Coming Soon

Native American Encampment

Open Area, Plaza and Native Encampment:  Between the two wings of the facility, there is a public open space plaza, that includes an amphitheater on the west end stairway. The plaza level is designed to be cordoned off and used on occasion as an outdoor event area.  The glass walls of the museum are designed to have areas that are opaque, but visually transparent from the inside.  The design is to allow some areas views into the museum itself.  Thus, allowing an element of entertainment to off-hour and free use of the plaza at no cost.

Indigenous Peoples Area:  We are reserving 1.32 acres for an Indian Encampment. We feel it important for the inclusion of the Shoshone/Bannock Tribes. to contribute their heritage to the project, and report their history in their perspective.

Biodiversity: The planters in the plaza are intended to be primarily drought tolerant and reflect diverse examples of native horticulture of Southern Idaho*2.  The plaza, like the parking areas, will use a permeable surface to reduce the carbon imprint while allowing for heavy foot traffic. 

*2 The Idaho Native Plant Society is a statewide non-profit organization dedicated to promoting interest in native plants and plant communities and collecting and sharing information on all phases of the botany of native plants in Idaho. They seek to foster an understanding and appreciation of our native flora and to preserve this rich heritage for future generations.  They also have several conference venues every year.  Enlisting them as a not-for-profit organization will provide an educational venue for their focus and promotion of their organization. 

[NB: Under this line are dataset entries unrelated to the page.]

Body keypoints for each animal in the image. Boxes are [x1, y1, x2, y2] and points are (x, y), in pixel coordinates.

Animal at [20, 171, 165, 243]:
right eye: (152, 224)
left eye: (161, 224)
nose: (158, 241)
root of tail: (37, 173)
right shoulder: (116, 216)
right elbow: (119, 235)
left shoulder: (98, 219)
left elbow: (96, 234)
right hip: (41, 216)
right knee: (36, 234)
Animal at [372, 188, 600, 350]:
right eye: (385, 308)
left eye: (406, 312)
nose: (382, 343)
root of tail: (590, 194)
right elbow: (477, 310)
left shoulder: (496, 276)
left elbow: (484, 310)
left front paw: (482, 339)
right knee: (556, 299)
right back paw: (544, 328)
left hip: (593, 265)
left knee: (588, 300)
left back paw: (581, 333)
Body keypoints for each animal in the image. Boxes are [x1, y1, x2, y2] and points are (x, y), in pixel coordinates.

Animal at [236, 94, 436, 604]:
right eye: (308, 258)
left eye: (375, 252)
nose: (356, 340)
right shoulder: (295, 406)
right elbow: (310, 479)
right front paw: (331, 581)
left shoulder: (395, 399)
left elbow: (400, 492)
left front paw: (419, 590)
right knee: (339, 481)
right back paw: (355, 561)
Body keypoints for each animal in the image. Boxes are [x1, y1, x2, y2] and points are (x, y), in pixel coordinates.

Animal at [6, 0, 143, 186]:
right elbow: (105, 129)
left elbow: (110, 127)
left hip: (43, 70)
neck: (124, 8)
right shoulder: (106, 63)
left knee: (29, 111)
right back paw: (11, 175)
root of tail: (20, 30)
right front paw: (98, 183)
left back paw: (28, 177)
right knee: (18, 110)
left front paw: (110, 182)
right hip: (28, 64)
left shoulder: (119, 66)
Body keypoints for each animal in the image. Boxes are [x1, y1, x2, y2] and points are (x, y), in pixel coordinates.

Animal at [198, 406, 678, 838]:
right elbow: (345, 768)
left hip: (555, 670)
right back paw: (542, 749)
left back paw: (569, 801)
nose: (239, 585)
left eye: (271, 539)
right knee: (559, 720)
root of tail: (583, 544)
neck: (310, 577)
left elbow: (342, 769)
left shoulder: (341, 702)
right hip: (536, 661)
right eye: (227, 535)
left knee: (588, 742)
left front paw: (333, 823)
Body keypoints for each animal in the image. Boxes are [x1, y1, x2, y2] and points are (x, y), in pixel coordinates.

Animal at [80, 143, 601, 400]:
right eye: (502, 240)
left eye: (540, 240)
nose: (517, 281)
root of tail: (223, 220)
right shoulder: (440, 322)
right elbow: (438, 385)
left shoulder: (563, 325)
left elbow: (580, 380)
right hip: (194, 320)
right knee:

Prehistoric Times:  Idaho is rich in prehistoric history, both with major digs that have found fossils dating back millions of years, some of the items are currently on display 

Tribes:  We have met with the Shoshone-Bannock tribe had discussions with their Tribal Council.  The indigenous native tribes that inhabited the area prior to the settlers, and Idaho’s statehood inhabited this area for thousands of years.

The Shoshone Bannock Tribe’s Fort Hall reservation is two slightly over two hours away to the east, and the Shoshone Paiute tribe on the Duck Valley reservation is about the same distance to the southwest from Idaho into Nevada.  

Pioneers:  This includes an “Old West ” theme of the pioneers and first settlers, with the initial purchase of two collections of antiquities from Ron Gillett (Triangle Circle Ranch), which includes old west guns, horse saddles, western gear such as spurs, bridles, an authentic pristine Overland stagecoach.  The second is to be the purchase of a private collection of antique wagons, coaches, horse-drawn sleighs, and many photographs from the Forest and Cheryl Hymas estate.

Mining:  Mining in Idaho is a continuing industry today, with active mines throughout the state.  In the early days of the “Gold Rush”, pioneers set out to make their fortunes in reports of gold strikes throughout the state.

Coming of age Modern Idaho: The history of agriculture in Idaho.  The evolution of technology.  From early farming/ranching up to the mechanization of the industry, in both Agriculture and Aquaculture.

Tourism:  In support of the many features and destinations:  Sun Valley Resort area, Sawtooth Recreational Area, Snake River Canyon, Shoshone Falls, Craters of the Moon, Ice Caves, and other attractions in the area.  Perhaps include plaques around the monument area pointing in the direction of these places and include distance.